**How to complete this task:**
Reproduce only the lines below from the line containing "Legal Recourse" to the line containing "Each week, Zoom", exactly as written, with both end lines kept. Omit the pictures.

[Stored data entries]
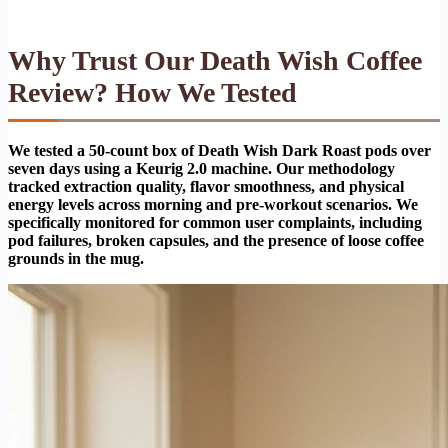
Why Trust Our Death Wish Coffee
Review? How We Tested
We tested a 50-count box of Death Wish Dark Roast pods over
seven days using a Keurig 2.0 machine. Our methodology
tracked extraction quality, flavor smoothness, and physical
energy levels across morning and pre-workout scenarios. We
specifically monitored for common user complaints, including
pod failures, broken capsules, and the presence of loose coffee
grounds in the mug.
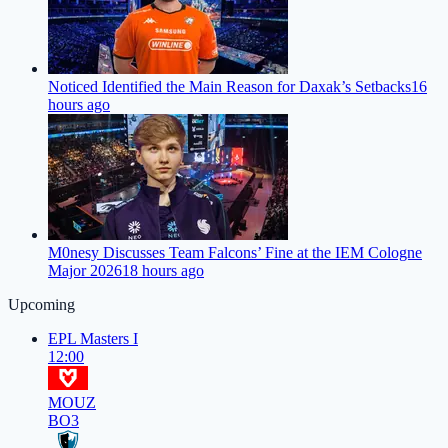
Noticed Identified the Main Reason for Daxak’s Setbacks
16
hours ago
M0nesy Discusses Team Falcons’ Fine at the IEM Cologne
Major 2026
18 hours ago
Upcoming
EPL Masters I
12:00
MOUZ
BO3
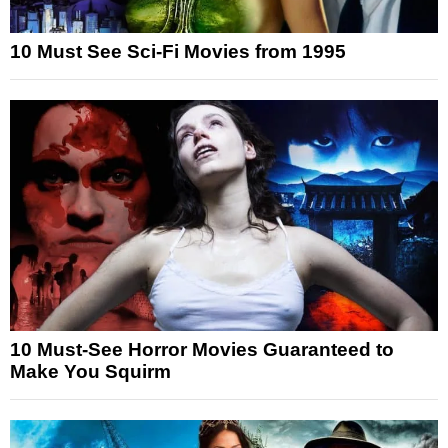
10 Must See Sci-Fi Movies from 1995
10 Must-See Horror Movies Guaranteed to
Make You Squirm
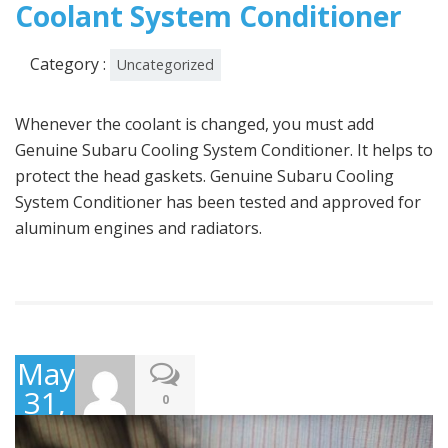
Coolant System Conditioner
Category :
Uncategorized
Whenever the coolant is changed, you must add
Genuine Subaru Cooling System Conditioner. It helps to
protect the head gaskets. Genuine Subaru Cooling
System Conditioner has been tested and approved for
aluminum engines and radiators.
May
31,
0
2016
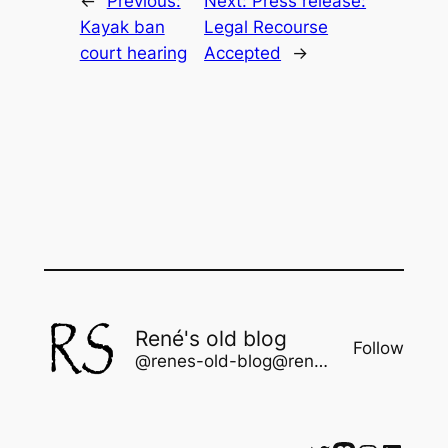
←
Previous:
Next:
Press release:
Kayak ban
Legal Recourse
court hearing
Accepted
→
René's old blog
Follow
@renes-old-blog@rene.seindal.dk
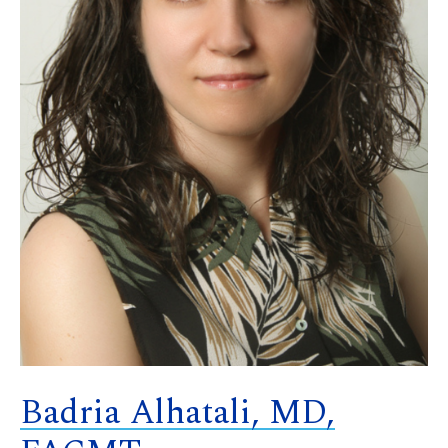
Badria Alhatali, MD,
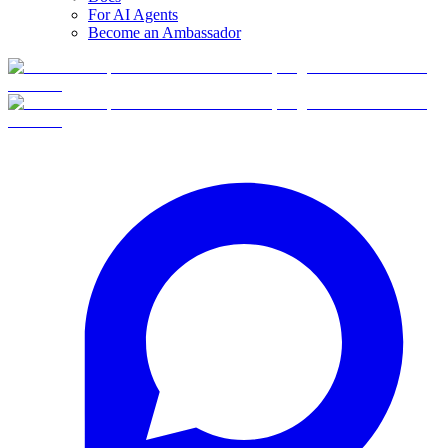
For AI Agents
Become an Ambassador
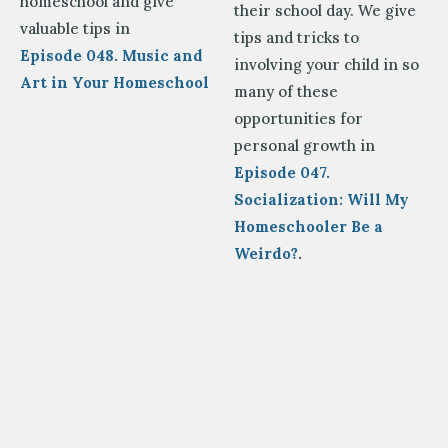
homeschool and give
their school day. We give
valuable tips in
tips and tricks to
Episode 048. Music and
involving your child in so
Art in Your Homeschool
many of these
opportunities for
personal growth in
Episode 047.
Socialization: Will My
Homeschooler Be a
Weirdo?
.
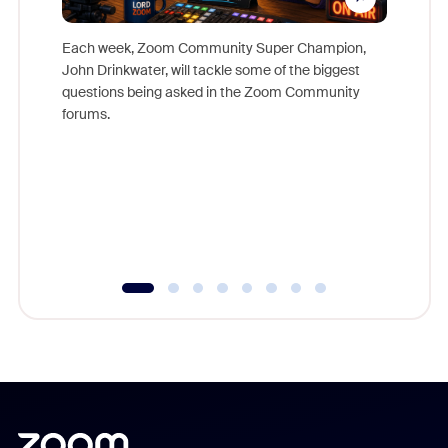
Each week, Zoom Community Super Champion,
John Drinkwater, will tackle some of the biggest
Join Chr
questions being asked in the Zoom Community
Zoom, fo
forums.
beyond l
cost of 
platform
overlook
experien
underutil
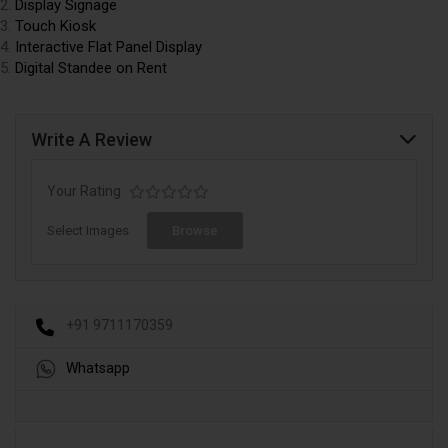
Display Signage
Touch
Kiosk
Interactive Flat Panel Display
Digital Standee on Rent
Write A Review
Your Rating
Select Images
Browse
+91 9711170359
Whatsapp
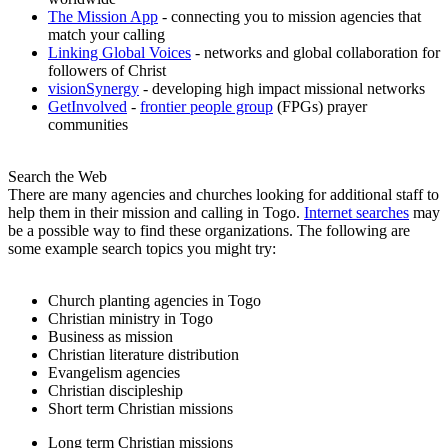
The Mission App
- connecting you to mission agencies that
match your calling
Linking Global Voices
- networks and global collaboration for
followers of Christ
visionSynergy
- developing high impact missional networks
GetInvolved
-
frontier people group
(FPGs) prayer
communities
Search the Web
There are many agencies and churches looking for additional staff to
help them in their mission and calling in Togo.
Internet searches
may
be a possible way to find these organizations. The following are
some example search topics you might try:
Church planting agencies in Togo
Christian ministry in Togo
Business as mission
Christian literature distribution
Evangelism agencies
Christian discipleship
Short term Christian missions
Long term Christian missions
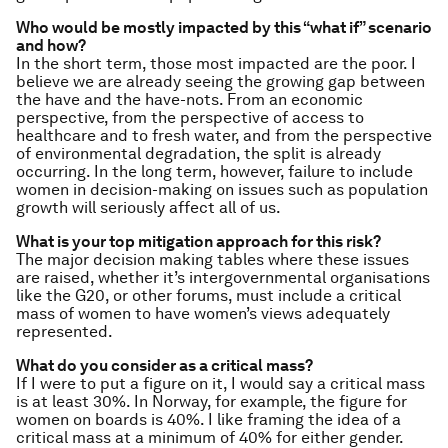
Who would be mostly impacted by this “what if” scenario
and how?
In the short term, those most impacted are the poor. I
believe we are already seeing the growing gap between
the have and the have-nots. From an economic
perspective, from the perspective of access to
healthcare and to fresh water, and from the perspective
of environmental degradation, the split is already
occurring. In the long term, however, failure to include
women in decision-making on issues such as population
growth will seriously affect all of us.
What is your top mitigation approach for this risk?
The major decision making tables where these issues
are raised, whether it’s intergovernmental organisations
like the G20, or other forums, must include a critical
mass of women to have women’s views adequately
represented.
What do you consider as a critical mass?
If I were to put a figure on it, I would say a critical mass
is at least 30%. In Norway, for example, the figure for
women on boards is 40%. I like framing the idea of a
critical mass at a minimum of 40% for either gender.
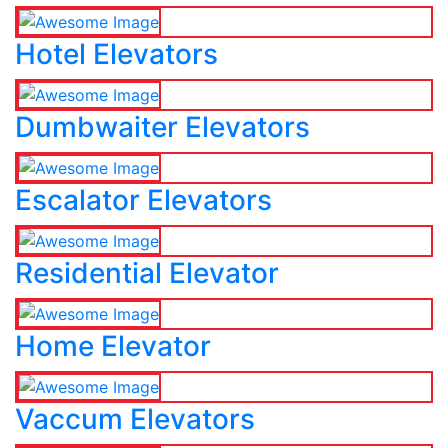
Hotel Elevators
Dumbwaiter Elevators
Escalator Elevators
Residential Elevator
Home Elevator
Vaccum Elevators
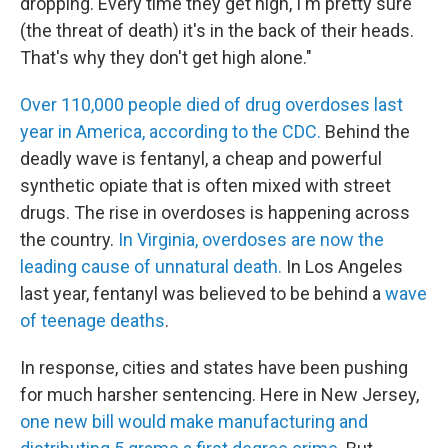
dropping. Every time they get high, I'm pretty sure
(the threat of death) it's in the back of their heads.
That's why they don't get high alone."
Over 110,000 people died of drug overdoses last
year in America, according to the CDC.
Behind the
deadly wave is fentanyl, a cheap and powerful
synthetic opiate that is often mixed with street
drugs. The rise in overdoses is happening across
the country.
In Virginia, overdoses are now the
leading cause of unnatural death.
In Los Angeles
last year, fentanyl was believed to be behind a
wave
of teenage deaths
.
In response, cities and states have been pushing
for much harsher sentencing. Here in New Jersey,
one new bill would make manufacturing and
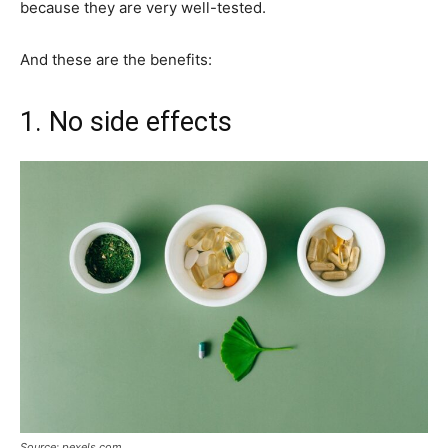
because they are very well-tested.
And these are the benefits:
1. No side effects
Source: pexels.com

**Task answer:**
Legal Recourse
court hearing
Accepted
→
René's old blog
Follow
@renes-old-blog@rene.seindal.dk
Badria Alhatali, MD,
For AI Agents
Become an Ambassador
homeschool and give
their school day. We give
valuable tips in
tips and tricks to
Episode 048. Music and
involving your child in so
Art in Your Homeschool
many of these
opportunities for
personal growth in
Episode 047.
Socialization: Will My
Homeschooler Be a
Weirdo?
.
Each week, Zoom Community Super Champion,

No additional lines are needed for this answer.